> _Problem to work on_
Render the stretch from the line containing "True or false: DECIMALS" through the line containing "To the nearest" as a Markdown table with the columns Nr and Text, numbering each line and skipping blank ones.

> _Task input_
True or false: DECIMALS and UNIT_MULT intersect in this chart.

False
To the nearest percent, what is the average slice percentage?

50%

---

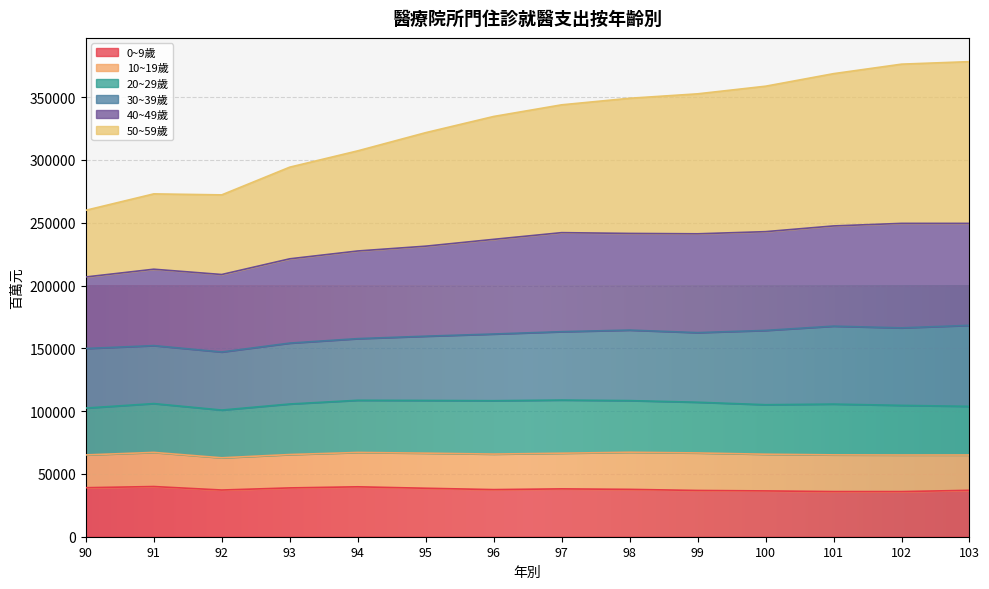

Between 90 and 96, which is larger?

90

* * *

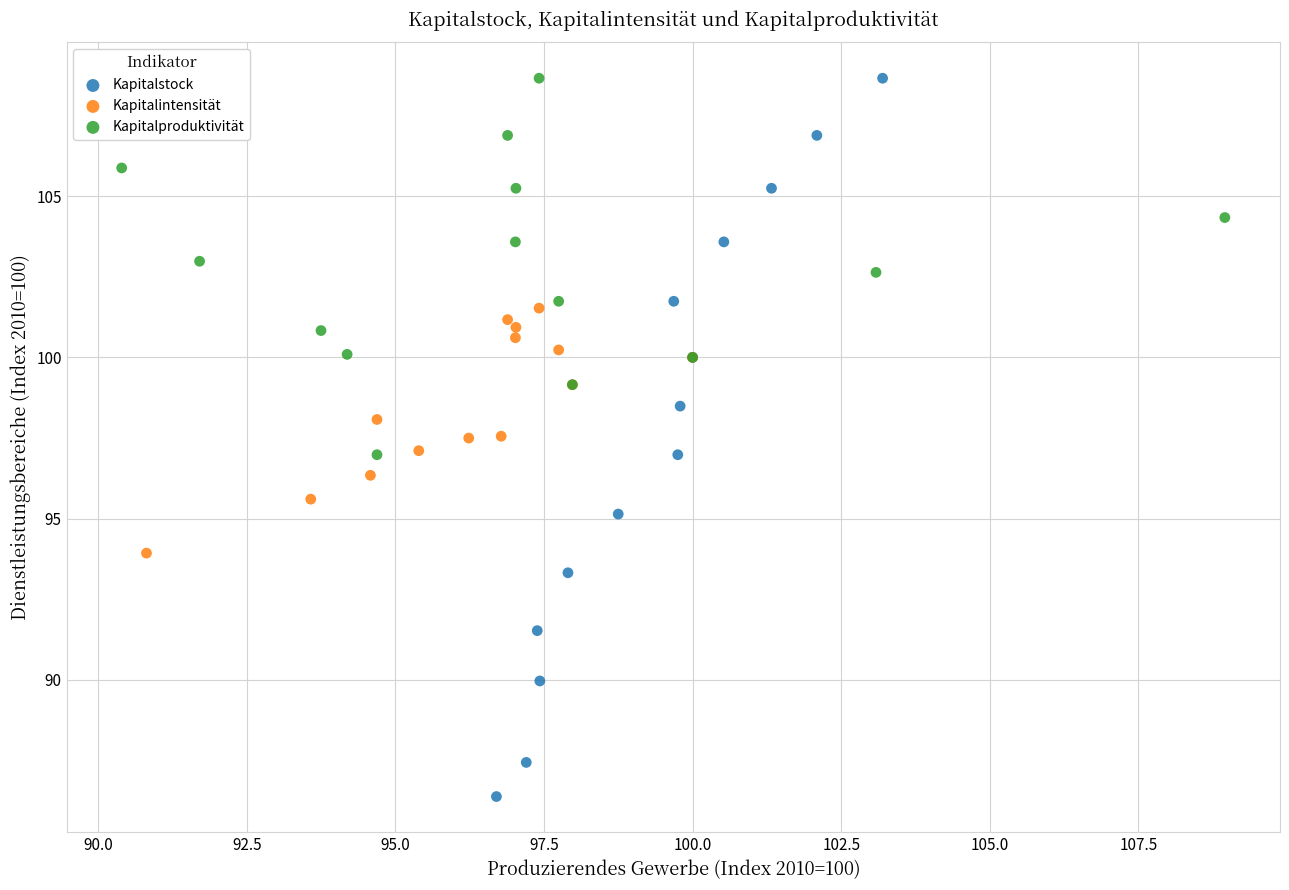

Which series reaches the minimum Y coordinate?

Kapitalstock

> _Task solution_
| Nr | Text |
|---|---|
| 1 | True or false: DECIMALS and UNIT_MULT intersect in this chart. |
| 2 | False |
| 3 | To the nearest percent, what is the average slice percentage? |